(Text segment):
>>>>>

Yes the red line was the loopback measurement. I think its red because I don't have much "headroom" during the measurment. If i had more headroom then it would be green. I can play with that later after i first understand everything and actually make a valid measurement

I have practice for my son's baseball team tonight but will try that right after we are done. Question - everything makes sense except your comment to make sure the input is selected in the preference window. I have preferences open and looking at the "soundcard" tab. Are you referring to the "input channel" or the Input device which is currently set to default? Should i be looking at a difference tab? The mic/meter tab is set up.

I definitlely will donate as this website (and your services/advice) is excellent


----------



## EarlK (Jan 1, 2010)

*(i) Input Channel :*
- I was referring to the input channel ( L or R ) . 
- Even if the "Y" cable isn't marked , just plug the RS meter into one or the other side, tap the mic diaphragm ( set the mic to 60 db so that it is sensitive to a tap ) . 
- Watch the input meters and identify to "live" channel .
- Select that channel as the input channel .
- Reset the RS meter to read a higher db range / to prepare for a measurent ( maybe the 80 db setting is appropriate here ) .

*(ii) Input Device*
- When using the "Default Input" as your device selection , you must go to the computers audio control panel to make sure the computers input is set to "Stereo Mix" not "Microphone" / at least when using WinXP .



<> cheers


----------



## janick (Mar 10, 2011)

EarlK said:


> *(i) Input Channel :*
> - I was referring to the input channel ( L or R ) .
> - Even if the "Y" cable isn't marked , just plug the RS meter into one or the other side, tap the mic diaphragm ( set the mic to 60 db so that it is sensitive to a tap ) .
> - Watch the input meters and identify to "live" channel .

<<<<<

Text data extracted from the page
>>>>>

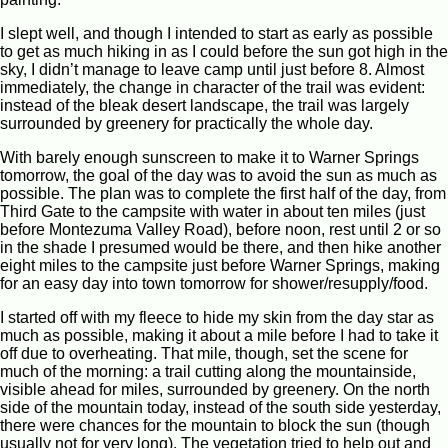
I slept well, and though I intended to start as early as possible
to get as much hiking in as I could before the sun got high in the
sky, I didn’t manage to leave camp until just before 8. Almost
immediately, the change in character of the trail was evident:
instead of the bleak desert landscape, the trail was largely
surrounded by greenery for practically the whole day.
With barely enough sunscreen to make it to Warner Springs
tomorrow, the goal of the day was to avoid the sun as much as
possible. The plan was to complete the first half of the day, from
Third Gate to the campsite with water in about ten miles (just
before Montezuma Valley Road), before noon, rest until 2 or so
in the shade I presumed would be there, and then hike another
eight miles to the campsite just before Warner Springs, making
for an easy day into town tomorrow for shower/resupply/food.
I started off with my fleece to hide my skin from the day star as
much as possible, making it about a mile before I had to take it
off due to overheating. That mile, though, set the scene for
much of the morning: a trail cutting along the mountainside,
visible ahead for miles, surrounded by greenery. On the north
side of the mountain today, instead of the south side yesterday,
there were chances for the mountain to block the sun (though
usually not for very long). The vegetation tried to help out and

<<<<<
>>>>>

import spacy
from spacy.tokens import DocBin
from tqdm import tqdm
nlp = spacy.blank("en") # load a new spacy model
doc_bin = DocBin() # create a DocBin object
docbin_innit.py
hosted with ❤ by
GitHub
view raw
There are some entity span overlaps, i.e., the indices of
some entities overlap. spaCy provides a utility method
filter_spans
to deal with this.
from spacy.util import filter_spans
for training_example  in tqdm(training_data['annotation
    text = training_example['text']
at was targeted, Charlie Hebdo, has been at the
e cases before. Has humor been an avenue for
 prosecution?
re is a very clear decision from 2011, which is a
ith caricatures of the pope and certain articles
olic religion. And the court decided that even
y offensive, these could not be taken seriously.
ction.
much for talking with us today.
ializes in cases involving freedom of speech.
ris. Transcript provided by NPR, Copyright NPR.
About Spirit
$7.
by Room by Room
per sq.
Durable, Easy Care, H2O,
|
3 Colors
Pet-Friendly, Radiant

<<<<<
>>>>>

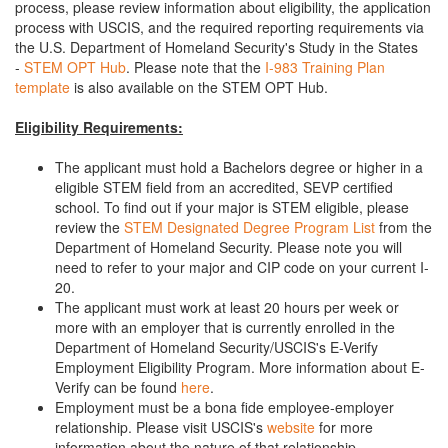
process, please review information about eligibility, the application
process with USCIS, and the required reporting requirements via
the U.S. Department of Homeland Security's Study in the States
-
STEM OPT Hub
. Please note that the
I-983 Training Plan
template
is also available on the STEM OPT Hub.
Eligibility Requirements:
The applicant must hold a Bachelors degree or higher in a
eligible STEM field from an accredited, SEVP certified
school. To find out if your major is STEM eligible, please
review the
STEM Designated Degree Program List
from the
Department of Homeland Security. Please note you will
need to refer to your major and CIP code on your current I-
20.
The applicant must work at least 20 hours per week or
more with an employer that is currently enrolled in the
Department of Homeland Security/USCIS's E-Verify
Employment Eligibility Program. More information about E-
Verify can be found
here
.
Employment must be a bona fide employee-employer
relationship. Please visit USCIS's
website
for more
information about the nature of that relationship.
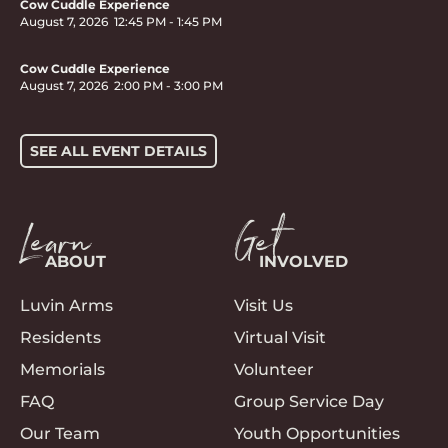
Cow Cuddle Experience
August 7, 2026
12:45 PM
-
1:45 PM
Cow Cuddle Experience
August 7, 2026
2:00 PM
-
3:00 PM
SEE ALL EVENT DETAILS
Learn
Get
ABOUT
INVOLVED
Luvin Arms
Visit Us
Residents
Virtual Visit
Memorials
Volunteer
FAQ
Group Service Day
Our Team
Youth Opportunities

<<<<<

(Task item A):
Please revise the forum thread, beginning at the words "## EarlK (Jan" and stopping after "appropriate here ) .", with "RS meter" replaced by "sound level meter".
(Task item B):
Answer these from the forum thread:
(i) What sport does the first poster's son play?
(ii) To what dB setting should the mic be set so that it picks up a tap?
(iii) With "Default Input" as the device on WinXP, what should the computer's input be set to?
Work only from the forum thread.

(Exercise output A):
## EarlK (Jan 1, 2010)

*(i) Input Channel :*
- I was referring to the input channel ( L or R ) . 
- Even if the "Y" cable isn't marked , just plug the sound level meter into one or the other side, tap the mic diaphragm ( set the mic to 60 db so that it is sensitive to a tap ) . 
- Watch the input meters and identify to "live" channel .
- Select that channel as the input channel .
- Reset the sound level meter to read a higher db range / to prepare for a measurent ( maybe the 80 db setting is appropriate here ) .

(Exercise output B):
(i) Baseball
(ii) 60 db
(iii) "Stereo Mix"